Ich weiß immer, was ich tue. Ganz im Gegensatz zu dir." Ich bedeute Jason, dass er sich in Gang setzen soll. Die Zeit wird langsam knapp. Wir müssen los.
"Also gut. Ich halte mich da raus. Vorerst", sagt er, dreht sich von mir weg und macht sich auf den Weg zur Tür. Kurz bevor er die erreicht, klopft es zweimal und Alessandro tritt ein. "Die Miss, die ich nach draußen begleitet habe, ist hier und will Sie sprechen." "Na prima", stöhnt Jason. "Das passt ja mal wieder perfekt."

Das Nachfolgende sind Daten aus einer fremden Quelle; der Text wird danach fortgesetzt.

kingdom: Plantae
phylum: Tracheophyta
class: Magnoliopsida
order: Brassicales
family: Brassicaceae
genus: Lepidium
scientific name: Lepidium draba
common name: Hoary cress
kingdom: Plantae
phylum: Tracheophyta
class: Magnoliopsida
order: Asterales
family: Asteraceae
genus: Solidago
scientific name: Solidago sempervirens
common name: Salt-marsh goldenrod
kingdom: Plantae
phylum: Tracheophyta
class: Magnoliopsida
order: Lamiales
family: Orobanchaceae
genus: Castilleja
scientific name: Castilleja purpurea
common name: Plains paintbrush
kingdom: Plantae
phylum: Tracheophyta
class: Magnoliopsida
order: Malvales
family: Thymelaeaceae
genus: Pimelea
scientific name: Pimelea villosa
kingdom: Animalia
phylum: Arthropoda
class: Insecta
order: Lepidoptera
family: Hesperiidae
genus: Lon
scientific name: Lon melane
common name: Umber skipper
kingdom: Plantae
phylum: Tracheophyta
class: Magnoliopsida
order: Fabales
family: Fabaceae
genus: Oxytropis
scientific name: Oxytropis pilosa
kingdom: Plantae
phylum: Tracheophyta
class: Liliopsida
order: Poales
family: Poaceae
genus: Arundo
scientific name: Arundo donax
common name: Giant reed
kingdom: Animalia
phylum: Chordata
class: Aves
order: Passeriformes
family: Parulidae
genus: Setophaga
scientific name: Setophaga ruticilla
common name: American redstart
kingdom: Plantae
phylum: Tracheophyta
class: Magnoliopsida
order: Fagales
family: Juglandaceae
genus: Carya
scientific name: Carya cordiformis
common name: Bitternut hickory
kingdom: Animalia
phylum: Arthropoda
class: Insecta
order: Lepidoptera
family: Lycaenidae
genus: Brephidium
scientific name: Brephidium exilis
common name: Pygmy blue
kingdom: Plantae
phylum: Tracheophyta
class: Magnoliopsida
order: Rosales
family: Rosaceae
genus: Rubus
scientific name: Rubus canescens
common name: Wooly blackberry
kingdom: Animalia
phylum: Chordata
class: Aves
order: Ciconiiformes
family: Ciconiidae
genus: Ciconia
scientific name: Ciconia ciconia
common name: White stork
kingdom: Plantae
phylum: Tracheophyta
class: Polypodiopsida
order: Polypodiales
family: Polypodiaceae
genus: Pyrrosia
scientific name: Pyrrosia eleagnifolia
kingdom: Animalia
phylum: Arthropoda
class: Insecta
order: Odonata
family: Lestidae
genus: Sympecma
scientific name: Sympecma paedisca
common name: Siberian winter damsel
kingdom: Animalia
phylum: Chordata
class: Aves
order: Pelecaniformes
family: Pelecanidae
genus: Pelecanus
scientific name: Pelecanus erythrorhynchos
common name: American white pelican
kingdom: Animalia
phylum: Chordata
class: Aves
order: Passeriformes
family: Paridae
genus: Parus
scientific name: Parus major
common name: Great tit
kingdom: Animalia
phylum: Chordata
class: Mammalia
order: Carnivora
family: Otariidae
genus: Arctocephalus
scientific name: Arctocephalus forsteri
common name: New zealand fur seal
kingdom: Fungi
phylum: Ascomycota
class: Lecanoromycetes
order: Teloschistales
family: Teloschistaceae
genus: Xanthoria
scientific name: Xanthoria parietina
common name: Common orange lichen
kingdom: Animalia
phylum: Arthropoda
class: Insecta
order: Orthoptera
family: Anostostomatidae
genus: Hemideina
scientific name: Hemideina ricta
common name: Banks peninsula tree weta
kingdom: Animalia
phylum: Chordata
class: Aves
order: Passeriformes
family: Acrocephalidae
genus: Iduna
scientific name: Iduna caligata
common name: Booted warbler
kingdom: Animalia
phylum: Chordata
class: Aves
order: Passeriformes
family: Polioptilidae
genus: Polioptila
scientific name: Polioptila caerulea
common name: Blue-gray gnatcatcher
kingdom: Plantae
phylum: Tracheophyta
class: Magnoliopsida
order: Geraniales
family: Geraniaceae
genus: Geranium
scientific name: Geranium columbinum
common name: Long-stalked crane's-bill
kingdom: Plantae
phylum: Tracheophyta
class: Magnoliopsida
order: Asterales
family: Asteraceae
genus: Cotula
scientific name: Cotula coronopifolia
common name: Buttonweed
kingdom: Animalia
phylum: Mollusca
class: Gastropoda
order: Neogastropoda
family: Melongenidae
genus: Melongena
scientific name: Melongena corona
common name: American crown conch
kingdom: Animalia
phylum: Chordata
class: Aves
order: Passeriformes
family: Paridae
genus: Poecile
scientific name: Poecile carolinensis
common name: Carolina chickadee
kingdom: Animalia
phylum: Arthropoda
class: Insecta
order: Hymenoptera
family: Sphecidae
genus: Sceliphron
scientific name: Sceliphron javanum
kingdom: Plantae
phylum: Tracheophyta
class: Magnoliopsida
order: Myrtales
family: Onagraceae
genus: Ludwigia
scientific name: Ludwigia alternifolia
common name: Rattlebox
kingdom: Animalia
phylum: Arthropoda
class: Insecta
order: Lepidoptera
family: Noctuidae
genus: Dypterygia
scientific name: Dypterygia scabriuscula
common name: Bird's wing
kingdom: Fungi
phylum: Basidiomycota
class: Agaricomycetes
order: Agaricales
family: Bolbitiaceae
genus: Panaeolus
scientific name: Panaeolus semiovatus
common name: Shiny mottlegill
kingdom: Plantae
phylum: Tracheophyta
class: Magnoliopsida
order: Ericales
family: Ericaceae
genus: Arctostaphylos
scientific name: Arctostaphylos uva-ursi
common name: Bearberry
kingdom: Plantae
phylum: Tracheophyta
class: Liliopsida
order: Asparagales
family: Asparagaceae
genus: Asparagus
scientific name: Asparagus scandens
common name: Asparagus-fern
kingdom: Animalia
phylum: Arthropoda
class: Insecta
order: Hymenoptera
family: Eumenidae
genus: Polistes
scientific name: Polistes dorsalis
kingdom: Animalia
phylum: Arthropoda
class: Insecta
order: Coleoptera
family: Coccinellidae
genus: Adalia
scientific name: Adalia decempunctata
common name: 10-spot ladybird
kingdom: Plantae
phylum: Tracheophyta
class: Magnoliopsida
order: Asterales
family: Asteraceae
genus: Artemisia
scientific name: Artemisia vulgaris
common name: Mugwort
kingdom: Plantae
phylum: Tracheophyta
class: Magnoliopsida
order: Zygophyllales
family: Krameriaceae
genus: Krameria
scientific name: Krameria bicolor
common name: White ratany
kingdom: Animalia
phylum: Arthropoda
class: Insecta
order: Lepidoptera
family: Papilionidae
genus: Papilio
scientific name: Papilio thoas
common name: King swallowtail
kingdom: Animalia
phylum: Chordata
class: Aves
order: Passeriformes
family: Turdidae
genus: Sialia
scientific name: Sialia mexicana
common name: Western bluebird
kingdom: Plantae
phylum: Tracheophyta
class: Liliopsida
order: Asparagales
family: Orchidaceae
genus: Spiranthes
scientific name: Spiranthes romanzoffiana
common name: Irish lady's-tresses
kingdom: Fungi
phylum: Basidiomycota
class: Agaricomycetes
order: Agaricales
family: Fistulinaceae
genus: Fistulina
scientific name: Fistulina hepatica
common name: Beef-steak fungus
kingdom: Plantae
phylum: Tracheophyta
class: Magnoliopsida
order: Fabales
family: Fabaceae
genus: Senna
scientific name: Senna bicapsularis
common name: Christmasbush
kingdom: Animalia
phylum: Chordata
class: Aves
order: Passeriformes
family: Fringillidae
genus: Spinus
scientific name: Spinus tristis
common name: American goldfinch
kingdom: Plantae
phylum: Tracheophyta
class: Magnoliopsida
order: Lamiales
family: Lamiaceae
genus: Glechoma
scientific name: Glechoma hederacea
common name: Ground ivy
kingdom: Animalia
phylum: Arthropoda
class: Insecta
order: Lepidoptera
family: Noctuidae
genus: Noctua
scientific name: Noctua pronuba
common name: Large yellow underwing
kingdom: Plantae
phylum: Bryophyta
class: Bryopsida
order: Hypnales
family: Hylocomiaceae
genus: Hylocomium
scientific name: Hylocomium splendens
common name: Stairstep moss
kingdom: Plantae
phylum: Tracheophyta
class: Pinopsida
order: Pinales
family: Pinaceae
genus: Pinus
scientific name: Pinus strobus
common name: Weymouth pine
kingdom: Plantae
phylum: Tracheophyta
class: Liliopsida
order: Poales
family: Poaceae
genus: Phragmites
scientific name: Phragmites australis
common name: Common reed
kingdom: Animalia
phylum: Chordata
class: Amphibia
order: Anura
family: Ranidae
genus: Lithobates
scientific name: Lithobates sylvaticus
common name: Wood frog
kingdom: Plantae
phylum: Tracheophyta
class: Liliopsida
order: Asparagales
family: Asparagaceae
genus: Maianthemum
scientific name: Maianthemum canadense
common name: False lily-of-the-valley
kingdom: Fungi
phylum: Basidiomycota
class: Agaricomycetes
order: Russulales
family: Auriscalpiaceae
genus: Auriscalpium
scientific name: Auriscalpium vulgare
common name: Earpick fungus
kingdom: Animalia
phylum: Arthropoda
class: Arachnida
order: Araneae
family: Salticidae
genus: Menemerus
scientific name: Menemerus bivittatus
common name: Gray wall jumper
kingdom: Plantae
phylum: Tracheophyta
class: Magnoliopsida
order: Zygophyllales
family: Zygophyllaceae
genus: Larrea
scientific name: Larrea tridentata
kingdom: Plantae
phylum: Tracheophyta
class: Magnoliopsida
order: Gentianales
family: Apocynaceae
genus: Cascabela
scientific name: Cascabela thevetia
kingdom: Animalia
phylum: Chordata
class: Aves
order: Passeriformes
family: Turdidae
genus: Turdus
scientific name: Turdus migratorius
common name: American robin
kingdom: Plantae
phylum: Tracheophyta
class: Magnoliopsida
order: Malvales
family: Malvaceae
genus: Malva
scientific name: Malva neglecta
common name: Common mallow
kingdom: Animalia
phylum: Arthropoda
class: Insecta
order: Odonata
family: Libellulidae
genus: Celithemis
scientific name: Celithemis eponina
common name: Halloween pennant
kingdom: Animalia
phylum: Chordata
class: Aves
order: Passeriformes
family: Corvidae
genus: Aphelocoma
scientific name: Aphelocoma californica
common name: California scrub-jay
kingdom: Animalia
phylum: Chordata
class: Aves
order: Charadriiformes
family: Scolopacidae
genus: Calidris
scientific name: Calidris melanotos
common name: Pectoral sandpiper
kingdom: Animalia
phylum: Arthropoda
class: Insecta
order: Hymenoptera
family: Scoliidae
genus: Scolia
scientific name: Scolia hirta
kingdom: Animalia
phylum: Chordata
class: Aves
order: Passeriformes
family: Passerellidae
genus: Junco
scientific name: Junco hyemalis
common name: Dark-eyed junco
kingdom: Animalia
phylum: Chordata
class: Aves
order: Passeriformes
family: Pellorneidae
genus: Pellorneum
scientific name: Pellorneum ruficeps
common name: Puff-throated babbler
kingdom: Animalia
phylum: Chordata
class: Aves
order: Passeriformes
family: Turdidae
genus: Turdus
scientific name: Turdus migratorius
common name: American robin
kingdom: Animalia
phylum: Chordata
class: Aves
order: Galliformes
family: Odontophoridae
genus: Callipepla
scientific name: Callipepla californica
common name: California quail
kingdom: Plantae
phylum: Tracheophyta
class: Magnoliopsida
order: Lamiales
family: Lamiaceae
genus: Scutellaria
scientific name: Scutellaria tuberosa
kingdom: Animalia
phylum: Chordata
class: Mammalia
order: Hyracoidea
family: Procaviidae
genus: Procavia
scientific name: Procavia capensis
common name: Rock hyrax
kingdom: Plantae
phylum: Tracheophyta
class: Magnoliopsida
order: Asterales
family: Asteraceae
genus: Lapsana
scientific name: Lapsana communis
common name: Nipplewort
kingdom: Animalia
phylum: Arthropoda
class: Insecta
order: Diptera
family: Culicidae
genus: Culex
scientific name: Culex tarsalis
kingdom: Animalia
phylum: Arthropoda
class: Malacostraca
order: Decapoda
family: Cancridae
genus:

"Du gehst zum Auto und wartest auf mich. Ich kläre das."

Er hat so einen Hass auf Katelyn, und jetzt da, er weiß, für wen sie arbeitet, noch mehr. Ich kenne ihn und weiß, dass es nicht vieler Worte bedarf, um ihn zum Ausrasten zu bringen. Jason hat schon genug Fehler gemacht. Jetzt ist Schluss damit. Er wollte mich zu rückholen. Das hat er geschafft, und jetzt, da ich wieder da bin, hat nicht mehr er das Sagen, sondern ich. Alles wird so laufen, wie ich mir das vorstelle.